• **WHAT IS EXPECTED**: Return each entry exactly, with none missing.
—————
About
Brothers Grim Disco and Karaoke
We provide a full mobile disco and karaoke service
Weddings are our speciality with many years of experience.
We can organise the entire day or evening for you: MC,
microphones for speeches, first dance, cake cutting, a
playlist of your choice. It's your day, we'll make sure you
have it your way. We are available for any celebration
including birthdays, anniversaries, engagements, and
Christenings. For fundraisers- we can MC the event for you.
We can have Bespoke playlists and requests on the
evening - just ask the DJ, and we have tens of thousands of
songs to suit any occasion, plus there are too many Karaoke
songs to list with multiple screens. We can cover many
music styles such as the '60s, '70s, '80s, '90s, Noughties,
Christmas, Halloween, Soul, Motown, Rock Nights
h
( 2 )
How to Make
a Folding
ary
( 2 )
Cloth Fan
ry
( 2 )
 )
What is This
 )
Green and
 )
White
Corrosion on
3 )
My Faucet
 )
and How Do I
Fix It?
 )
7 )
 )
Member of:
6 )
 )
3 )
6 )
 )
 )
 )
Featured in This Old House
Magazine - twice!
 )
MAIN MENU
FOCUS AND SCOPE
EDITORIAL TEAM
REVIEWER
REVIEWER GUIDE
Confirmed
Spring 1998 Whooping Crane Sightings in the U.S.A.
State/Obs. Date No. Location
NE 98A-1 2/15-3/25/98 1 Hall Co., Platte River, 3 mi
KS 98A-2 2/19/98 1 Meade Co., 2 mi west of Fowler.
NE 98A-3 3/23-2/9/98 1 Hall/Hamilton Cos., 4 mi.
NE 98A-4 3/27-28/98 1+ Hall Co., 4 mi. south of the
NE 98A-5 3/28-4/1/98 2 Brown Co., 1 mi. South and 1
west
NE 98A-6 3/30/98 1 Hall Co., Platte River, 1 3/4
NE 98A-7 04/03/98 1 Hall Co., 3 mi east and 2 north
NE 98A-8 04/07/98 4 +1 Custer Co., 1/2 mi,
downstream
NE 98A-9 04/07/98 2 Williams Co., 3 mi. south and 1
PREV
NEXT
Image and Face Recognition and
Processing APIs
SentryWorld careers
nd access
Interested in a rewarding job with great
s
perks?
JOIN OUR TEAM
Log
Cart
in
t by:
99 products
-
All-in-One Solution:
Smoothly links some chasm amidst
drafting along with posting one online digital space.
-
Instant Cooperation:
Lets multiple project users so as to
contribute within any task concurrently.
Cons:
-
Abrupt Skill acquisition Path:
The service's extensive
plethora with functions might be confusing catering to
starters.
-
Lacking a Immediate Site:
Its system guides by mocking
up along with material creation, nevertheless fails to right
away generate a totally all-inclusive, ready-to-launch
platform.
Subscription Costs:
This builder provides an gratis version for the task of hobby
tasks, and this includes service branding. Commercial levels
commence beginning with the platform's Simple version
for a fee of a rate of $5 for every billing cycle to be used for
—————
• **TASK ANSWER**:
About
Brothers Grim Disco and Karaoke
We provide a full mobile disco and karaoke service
Weddings are our speciality with many years of experience.
We can organise the entire day or evening for you: MC,
microphones for speeches, first dance, cake cutting, a
playlist of your choice. It's your day, we'll make sure you
have it your way. We are available for any celebration
including birthdays, anniversaries, engagements, and
Christenings. For fundraisers- we can MC the event for you.
We can have Bespoke playlists and requests on the
evening - just ask the DJ, and we have tens of thousands of
songs to suit any occasion, plus there are too many Karaoke
songs to list with multiple screens. We can cover many
music styles such as the '60s, '70s, '80s, '90s, Noughties,
Christmas, Halloween, Soul, Motown, Rock Nights
h
( 2 )
How to Make
a Folding
ary
( 2 )
Cloth Fan
ry
( 2 )
 )
What is This
 )
Green and
 )
White
Corrosion on
3 )
My Faucet
 )
and How Do I
Fix It?
 )
7 )
 )
Member of:
6 )
 )
3 )
6 )
 )
 )
 )
Featured in This Old House
Magazine - twice!
 )
MAIN MENU
FOCUS AND SCOPE
EDITORIAL TEAM
REVIEWER
REVIEWER GUIDE
Confirmed
Spring 1998 Whooping Crane Sightings in the U.S.A.
State/Obs. Date No. Location
NE 98A-1 2/15-3/25/98 1 Hall Co., Platte River, 3 mi
KS 98A-2 2/19/98 1 Meade Co., 2 mi west of Fowler.
NE 98A-3 3/23-2/9/98 1 Hall/Hamilton Cos., 4 mi.
NE 98A-4 3/27-28/98 1+ Hall Co., 4 mi. south of the
NE 98A-5 3/28-4/1/98 2 Brown Co., 1 mi. South and 1
west
NE 98A-6 3/30/98 1 Hall Co., Platte River, 1 3/4
NE 98A-7 04/03/98 1 Hall Co., 3 mi east and 2 north
NE 98A-8 04/07/98 4 +1 Custer Co., 1/2 mi,
downstream
NE 98A-9 04/07/98 2 Williams Co., 3 mi. south and 1
PREV
NEXT
Image and Face Recognition and
Processing APIs
SentryWorld careers
nd access
Interested in a rewarding job with great
s
perks?
JOIN OUR TEAM
Log
Cart
in
t by:
99 products
-
All-in-One Solution:
Smoothly links some chasm amidst
drafting along with posting one online digital space.
-
Instant Cooperation:
Lets multiple project users so as to
contribute within any task concurrently.
Cons:
-
Abrupt Skill acquisition Path:
The service's extensive
plethora with functions might be confusing catering to
starters.
-
Lacking a Immediate Site:
Its system guides by mocking
up along with material creation, nevertheless fails to right
away generate a totally all-inclusive, ready-to-launch
platform.
Subscription Costs:
This builder provides an gratis version for the task of hobby
tasks, and this includes service branding. Commercial levels
commence beginning with the platform's Simple version
for a fee of a rate of $5 for every billing cycle to be used for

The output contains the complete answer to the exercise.